Discover a whole new Outlook

An agricultural hub, Outlook’s history and future lies in the great outdoor areas that surround it

The view upon the Outlook & District Regional Park  from the SkyTrail.
The view from the SkyTrail offers an excellent opportunity to gaze upon the Outlook & District Regional Park. — Aaron Spence photo

Travel to central Saskatchewan and discover the great outdoors in the town of Outlook. There are several places to visit and explore in this scenic area.

Canada’s longest pedestrian bridge, the SkyTrail is 3,000 feet long and sits 150 feet above the South Saskatchewan River. A former Canadian Pacific Railway bridge, the SkyTrail is now a part of the Trans Canada Trail and has interpretive information about the project and its history at the town-side entrance to the bridge. It's a great place to get a birds-eye view of the entire town and the regional park directly below it.

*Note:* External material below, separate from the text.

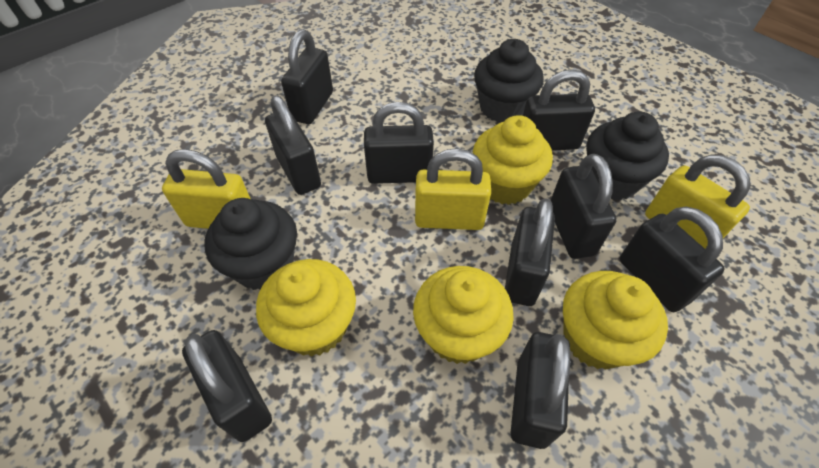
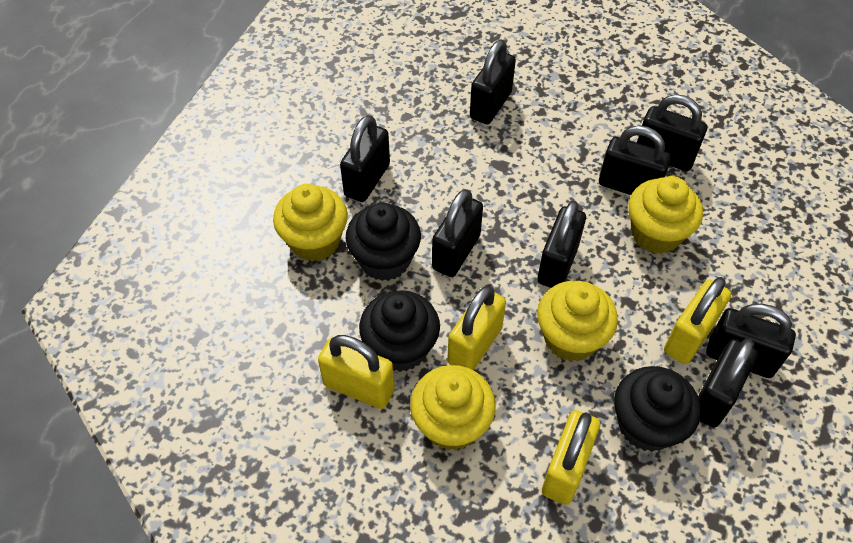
black padlock: [182,330,272,442] [265,95,321,195] [281,29,333,124] [364,102,434,184] [505,198,555,306] [511,332,570,449] [523,70,595,151] [550,154,617,259] [620,206,725,312] = 9 -> [340,115,390,202] [432,189,483,277] [470,40,516,124] [537,201,586,288] [599,125,671,195] [637,94,707,171] [698,339,758,428] [706,304,796,378] = 8
yellow padlock: [162,149,251,229] [415,148,491,230] [645,155,750,249] = 3 -> [318,335,395,409] [447,286,506,371] [542,410,600,505] [664,277,731,364] = 4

Nestled along the river with the SkyTrail to its north and a picturesque former traffic bridge to its south, the 100 acres that make up the Outlook and District Regional Park boast recreation amenities galore for RVers. Offering spacious campsites, an outdoor swimming pool and plenty of trails, this park also has a nine-hole golf course.

The Canada-Saskatchewan Irrigation Diversification Centre is an active research centre that has helped to make Outlook an agricultural hub. The centre offers public tours and demonstrations that give an insider's look into irrigation and technology.

If you’re looking for a story, you’ll find plenty at the Outlook and District Heritage Museum. Knowledgeable staff can regale you with tales of the 3,000-plus photographs and artifacts the museum houses—all of which came directly from Outlook residents. The museum is located in the town’s former Canadian Pacific Railway station built in 1909.

No trip to Outlook would be complete without seeing the engineering marvel that is the Gardiner Dam. Gardiner Dam was built in 1967 and helped to create the 225-kilometre-long Lake Diefenbaker, which lies adjacent to it. Here you can drive across the dam to the interpretive centre and enjoy one of the best sandy beaches and picnic areas Lake Diefenbaker has to offer. Learn about the building of the dam, tour the hydro power station that the dam supplies or take a hike along the Trans Canada Trail.